Page-level text extractions:
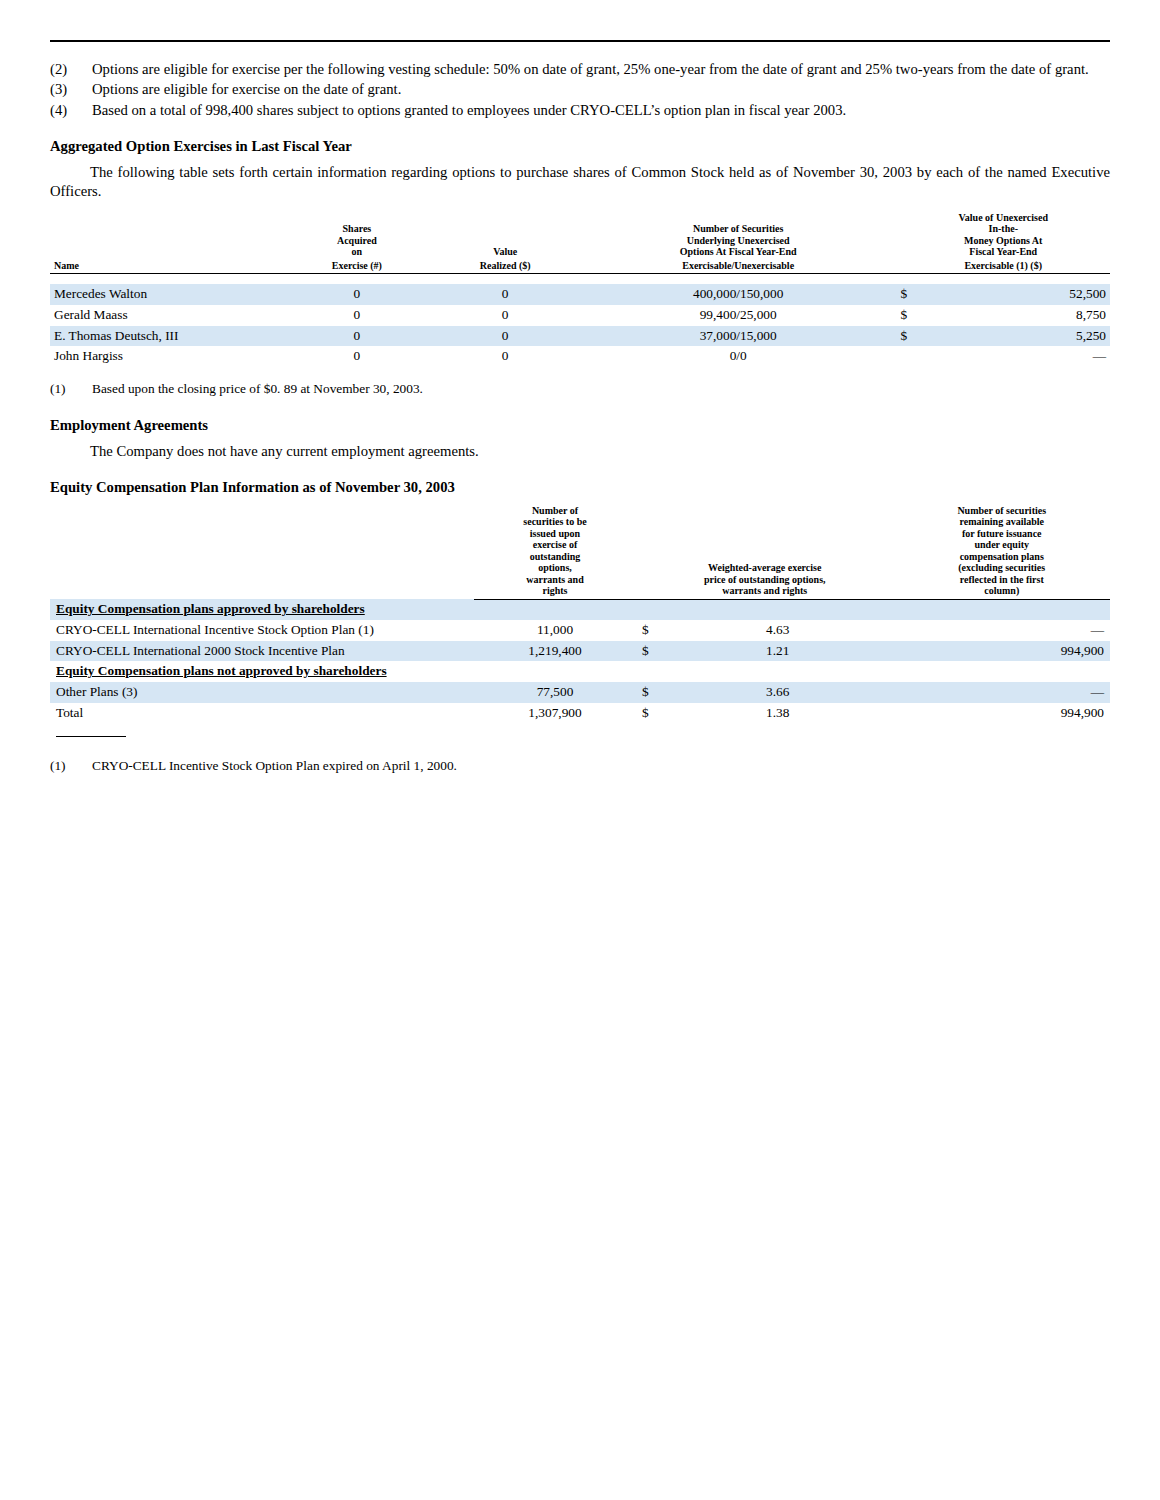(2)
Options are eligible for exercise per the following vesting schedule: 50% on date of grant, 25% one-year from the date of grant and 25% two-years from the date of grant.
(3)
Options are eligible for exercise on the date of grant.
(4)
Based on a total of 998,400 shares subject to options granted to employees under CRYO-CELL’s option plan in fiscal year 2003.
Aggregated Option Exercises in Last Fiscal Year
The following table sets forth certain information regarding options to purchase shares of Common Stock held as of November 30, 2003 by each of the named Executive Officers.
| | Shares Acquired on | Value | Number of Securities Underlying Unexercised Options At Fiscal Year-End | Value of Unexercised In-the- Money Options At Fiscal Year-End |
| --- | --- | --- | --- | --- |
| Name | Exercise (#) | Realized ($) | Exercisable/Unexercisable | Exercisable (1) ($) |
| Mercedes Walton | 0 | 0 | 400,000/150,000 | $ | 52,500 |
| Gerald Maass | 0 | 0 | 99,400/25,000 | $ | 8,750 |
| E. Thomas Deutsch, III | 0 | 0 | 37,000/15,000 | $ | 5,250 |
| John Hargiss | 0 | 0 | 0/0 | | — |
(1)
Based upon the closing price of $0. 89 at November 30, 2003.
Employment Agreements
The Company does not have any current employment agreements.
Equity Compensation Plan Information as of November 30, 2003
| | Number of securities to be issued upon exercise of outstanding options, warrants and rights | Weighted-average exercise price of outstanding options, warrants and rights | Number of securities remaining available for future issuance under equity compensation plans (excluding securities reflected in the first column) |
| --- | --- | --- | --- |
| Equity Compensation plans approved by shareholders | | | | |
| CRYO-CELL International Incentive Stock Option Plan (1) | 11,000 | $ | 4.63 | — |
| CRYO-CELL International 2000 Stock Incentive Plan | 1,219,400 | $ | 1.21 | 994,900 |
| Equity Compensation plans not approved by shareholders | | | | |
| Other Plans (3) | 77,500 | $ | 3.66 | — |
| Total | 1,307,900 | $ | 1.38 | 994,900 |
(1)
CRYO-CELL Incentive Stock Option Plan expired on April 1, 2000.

## Instructions to follow
Find the word "Stock" in the records and pull out each line that has it.

## Answer section
The following table sets forth certain information regarding options to purchase shares of Common Stock held as of November 30, 2003 by each of the named Executive Officers.
| CRYO-CELL International Incentive Stock Option Plan (1) | 11,000 | $ | 4.63 | — |
| CRYO-CELL International 2000 Stock Incentive Plan | 1,219,400 | $ | 1.21 | 994,900 |
CRYO-CELL Incentive Stock Option Plan expired on April 1, 2000.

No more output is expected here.